Text:
=== Begin Enclosure ===

[Mesa-dev] [PATCH 24/53] st/nine: Handle RSQ special cases

Marek Olšák maraeo at gmail.com
Mon Jan 12 10:47:33 PST 2015


No, TGSI documentation doesn't specify anything AFAIK, but we can
adopt rules from other APIs.

The problem is that OpenGL and DX10 aren't the same and OpenGL doesn't
say much about NaNs. For example, the DX10 "SNE" instructions are
unordered while others are ordered, but OpenGL doesn't specify this,
so the instinct says they are all ordered.

The other problem is that the GLSL compiler performs code
transformations which are incorrect with NaNs. For example, 0*x is
replaced by 0 during compilation.

Since the Unreal Engine doesn't really work with NaNs, I think we have
no other choice than to turn them off. The problem might be in the
GLSL compiler, in the GLSL->TGSI translation, in our LLVM backend, or
even in the Unreal Engine itself.

=== End Enclosure ===

Exercise instructions:
- 1) In the message about NaN handling, why does the author assume that all of OpenGL's comparison instructions are ordered?
- 2) Write the next part of the message about NaN handling, carrying on in the author's voice after its final sentence.

Material supplied:
=== Begin Enclosure ===

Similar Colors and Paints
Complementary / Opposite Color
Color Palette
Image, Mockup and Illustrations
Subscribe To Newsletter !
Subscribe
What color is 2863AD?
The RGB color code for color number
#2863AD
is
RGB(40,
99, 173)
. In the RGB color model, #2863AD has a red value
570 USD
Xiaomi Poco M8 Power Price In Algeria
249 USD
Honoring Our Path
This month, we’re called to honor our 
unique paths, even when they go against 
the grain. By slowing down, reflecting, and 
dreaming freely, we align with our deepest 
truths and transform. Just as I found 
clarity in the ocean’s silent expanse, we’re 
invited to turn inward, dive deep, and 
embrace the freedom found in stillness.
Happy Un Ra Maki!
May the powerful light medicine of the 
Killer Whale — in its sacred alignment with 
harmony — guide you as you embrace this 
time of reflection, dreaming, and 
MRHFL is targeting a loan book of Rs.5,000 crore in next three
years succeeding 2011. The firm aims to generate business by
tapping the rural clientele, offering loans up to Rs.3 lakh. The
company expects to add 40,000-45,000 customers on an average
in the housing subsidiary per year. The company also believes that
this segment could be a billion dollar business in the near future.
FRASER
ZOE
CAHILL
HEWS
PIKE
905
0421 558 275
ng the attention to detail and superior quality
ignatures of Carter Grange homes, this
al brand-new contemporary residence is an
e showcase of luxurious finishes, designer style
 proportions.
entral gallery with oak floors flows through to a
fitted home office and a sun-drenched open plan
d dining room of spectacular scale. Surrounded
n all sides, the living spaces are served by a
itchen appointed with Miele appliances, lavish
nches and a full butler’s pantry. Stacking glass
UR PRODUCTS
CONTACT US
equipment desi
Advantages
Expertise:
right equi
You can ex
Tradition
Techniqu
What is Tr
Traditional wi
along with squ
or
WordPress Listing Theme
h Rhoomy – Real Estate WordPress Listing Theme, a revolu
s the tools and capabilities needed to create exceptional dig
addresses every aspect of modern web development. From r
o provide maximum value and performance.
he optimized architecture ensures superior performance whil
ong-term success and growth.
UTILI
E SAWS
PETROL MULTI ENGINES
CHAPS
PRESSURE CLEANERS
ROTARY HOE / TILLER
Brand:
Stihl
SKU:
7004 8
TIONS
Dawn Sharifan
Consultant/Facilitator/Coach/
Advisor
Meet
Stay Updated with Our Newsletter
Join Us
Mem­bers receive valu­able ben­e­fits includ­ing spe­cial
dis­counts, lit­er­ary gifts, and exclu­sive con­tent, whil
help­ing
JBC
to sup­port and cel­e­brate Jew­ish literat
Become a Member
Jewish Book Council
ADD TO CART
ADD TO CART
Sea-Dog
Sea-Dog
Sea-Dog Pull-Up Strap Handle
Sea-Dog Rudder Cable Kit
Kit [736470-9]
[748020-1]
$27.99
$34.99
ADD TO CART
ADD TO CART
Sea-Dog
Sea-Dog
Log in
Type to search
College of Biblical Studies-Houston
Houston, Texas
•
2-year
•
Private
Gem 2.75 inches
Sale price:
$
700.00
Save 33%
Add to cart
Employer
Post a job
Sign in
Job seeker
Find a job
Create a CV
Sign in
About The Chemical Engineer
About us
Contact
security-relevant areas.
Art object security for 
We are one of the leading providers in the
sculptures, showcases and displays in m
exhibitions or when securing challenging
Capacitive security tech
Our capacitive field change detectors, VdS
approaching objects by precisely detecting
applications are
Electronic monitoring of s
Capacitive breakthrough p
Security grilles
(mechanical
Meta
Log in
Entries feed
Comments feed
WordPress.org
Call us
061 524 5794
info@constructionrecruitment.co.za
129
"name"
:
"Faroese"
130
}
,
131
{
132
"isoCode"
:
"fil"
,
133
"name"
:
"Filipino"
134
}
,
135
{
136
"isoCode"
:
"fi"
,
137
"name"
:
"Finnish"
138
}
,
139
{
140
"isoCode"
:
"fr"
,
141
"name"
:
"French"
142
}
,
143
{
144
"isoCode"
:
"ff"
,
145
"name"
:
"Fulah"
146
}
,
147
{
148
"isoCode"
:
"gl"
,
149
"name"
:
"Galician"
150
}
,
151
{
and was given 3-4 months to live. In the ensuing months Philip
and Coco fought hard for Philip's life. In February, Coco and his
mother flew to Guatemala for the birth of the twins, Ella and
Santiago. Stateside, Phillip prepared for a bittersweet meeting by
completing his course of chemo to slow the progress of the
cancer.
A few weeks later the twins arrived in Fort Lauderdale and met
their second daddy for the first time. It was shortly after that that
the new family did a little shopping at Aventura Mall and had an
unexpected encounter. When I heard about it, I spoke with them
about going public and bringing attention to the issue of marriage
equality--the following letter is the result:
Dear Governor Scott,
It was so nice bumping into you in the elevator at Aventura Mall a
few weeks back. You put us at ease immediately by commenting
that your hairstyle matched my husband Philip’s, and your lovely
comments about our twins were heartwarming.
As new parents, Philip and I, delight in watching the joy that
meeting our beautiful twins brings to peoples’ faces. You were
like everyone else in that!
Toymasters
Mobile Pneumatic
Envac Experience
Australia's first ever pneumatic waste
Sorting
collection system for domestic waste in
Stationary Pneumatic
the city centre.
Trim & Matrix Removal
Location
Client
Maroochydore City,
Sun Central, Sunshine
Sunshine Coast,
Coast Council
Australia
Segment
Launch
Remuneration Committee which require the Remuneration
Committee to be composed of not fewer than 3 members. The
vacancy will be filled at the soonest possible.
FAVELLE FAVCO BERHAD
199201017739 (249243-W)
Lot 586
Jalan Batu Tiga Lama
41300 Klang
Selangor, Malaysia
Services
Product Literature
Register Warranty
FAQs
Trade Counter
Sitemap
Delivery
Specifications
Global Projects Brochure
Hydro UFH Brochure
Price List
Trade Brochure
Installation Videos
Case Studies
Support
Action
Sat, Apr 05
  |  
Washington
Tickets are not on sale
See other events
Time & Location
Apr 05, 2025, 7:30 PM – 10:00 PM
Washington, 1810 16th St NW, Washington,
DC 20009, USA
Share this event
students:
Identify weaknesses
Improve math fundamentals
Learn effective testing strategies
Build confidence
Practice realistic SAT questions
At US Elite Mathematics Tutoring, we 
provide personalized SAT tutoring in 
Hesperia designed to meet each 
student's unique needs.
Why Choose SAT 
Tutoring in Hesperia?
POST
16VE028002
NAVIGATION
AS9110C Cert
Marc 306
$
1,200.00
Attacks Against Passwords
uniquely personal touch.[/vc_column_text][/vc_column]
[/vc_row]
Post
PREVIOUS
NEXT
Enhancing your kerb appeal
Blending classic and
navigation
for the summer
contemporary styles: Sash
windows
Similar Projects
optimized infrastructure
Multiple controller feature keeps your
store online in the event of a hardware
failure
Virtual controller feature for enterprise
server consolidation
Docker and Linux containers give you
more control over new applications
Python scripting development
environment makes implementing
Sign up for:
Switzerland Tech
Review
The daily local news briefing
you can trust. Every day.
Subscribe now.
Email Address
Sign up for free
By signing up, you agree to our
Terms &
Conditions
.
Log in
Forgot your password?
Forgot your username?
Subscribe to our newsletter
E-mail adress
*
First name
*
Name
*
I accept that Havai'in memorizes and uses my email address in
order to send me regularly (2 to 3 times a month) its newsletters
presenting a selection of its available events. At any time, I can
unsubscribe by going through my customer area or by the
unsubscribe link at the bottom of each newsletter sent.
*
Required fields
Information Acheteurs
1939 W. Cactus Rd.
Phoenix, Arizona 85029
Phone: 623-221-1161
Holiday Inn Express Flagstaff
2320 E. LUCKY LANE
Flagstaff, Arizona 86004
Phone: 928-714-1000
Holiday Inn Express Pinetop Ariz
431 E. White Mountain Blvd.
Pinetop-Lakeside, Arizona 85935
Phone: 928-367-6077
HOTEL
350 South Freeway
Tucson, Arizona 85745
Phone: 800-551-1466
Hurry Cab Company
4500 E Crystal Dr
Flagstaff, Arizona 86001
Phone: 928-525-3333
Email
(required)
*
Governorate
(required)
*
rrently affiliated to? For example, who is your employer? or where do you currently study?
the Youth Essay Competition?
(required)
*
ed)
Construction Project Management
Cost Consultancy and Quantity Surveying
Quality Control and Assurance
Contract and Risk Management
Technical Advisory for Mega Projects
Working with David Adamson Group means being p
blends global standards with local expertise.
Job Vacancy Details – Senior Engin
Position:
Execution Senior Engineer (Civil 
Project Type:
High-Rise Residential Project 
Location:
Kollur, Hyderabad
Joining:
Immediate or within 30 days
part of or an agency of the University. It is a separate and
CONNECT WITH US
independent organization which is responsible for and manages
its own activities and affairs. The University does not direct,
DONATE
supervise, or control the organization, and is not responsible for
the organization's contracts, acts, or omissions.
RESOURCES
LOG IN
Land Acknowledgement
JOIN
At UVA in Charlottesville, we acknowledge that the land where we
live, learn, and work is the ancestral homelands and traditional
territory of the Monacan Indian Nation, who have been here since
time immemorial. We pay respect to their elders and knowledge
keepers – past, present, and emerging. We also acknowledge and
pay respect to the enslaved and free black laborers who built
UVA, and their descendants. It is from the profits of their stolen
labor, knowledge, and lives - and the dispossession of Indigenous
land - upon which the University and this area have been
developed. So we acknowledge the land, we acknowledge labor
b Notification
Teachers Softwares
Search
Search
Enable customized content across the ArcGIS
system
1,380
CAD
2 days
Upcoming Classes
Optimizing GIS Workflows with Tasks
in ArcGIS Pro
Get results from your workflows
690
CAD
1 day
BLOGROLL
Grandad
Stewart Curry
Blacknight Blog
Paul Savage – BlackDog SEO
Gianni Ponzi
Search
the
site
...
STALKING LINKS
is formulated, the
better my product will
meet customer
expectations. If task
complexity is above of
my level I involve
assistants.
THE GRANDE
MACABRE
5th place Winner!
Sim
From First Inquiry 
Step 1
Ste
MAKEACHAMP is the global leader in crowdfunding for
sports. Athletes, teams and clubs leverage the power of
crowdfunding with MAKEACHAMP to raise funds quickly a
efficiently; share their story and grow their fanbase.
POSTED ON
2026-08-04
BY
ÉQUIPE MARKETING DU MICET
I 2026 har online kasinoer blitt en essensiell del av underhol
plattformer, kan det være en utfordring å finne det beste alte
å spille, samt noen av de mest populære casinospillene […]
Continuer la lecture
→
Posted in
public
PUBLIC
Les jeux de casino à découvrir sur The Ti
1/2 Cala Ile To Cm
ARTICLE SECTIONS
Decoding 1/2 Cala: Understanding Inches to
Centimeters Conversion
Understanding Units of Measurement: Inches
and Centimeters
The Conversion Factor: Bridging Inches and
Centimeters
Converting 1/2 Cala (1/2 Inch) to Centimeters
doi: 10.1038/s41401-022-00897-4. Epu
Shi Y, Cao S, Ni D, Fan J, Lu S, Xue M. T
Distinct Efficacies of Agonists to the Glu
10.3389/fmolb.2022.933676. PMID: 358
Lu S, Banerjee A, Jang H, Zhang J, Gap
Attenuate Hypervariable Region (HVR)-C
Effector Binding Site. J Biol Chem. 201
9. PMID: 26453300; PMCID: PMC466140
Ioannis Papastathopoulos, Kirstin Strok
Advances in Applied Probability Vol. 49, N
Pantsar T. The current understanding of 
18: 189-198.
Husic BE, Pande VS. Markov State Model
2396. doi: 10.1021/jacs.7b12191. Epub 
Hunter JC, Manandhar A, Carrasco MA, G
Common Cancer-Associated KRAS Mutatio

=== End Enclosure ===

Activity answers:
- 1) In DX10, the "SNE" instructions are unordered and the others are ordered. OpenGL doesn't specify this either way, so the instinct is to treat them all as ordered.

- 2)
Marek

On Mon, Jan 12, 2015 at 5:27 PM, Tom Stellard <tom at stellard.net> wrote:
> On Thu, Jan 08, 2015 at 01:46:32PM +0100, Marek Olšák wrote:
>> On Wed, Jan 7, 2015 at 7:09 PM, Ilia Mirkin <imirkin at alum.mit.edu> wrote:
>> > On Wed, Jan 7, 2015 at 11:36 AM, Axel Davy <axel.davy at ens.fr> wrote:
>> >> We should use the absolute value of the input as input to ureg_RSQ.
>> >>
>> >> Moreover, an input of 0.0 should return FLT_MAX.
>> >>
>> >> Reviewed-by: David Heidelberg <david at ixit.cz>
>> >> Signed-off-by: Axel Davy <axel.davy at ens.fr>
>> >>
>> >> Cc: "10.4" <mesa-stable at lists.freedesktop.org>
>> >> ---
>> >>  src/gallium/state_trackers/nine/nine_shader.c | 13 ++++++++++++-
>> >>  1 file changed, 12 insertions(+), 1 deletion(-)
>> >>
>> >> diff --git a/src/gallium/state_trackers/nine/nine_shader.c b/src/gallium/state_trackers/nine/nine_shader.c
>> >> index da77da5..4dee5f5 100644
>> >> --- a/src/gallium/state_trackers/nine/nine_shader.c
>> >> +++ b/src/gallium/state_trackers/nine/nine_shader.c
>> >> @@ -1957,6 +1957,17 @@ DECL_SPECIAL(POW)
>> >>      return D3D_OK;
>> >>  }
>> >>
>> >> +DECL_SPECIAL(RSQ)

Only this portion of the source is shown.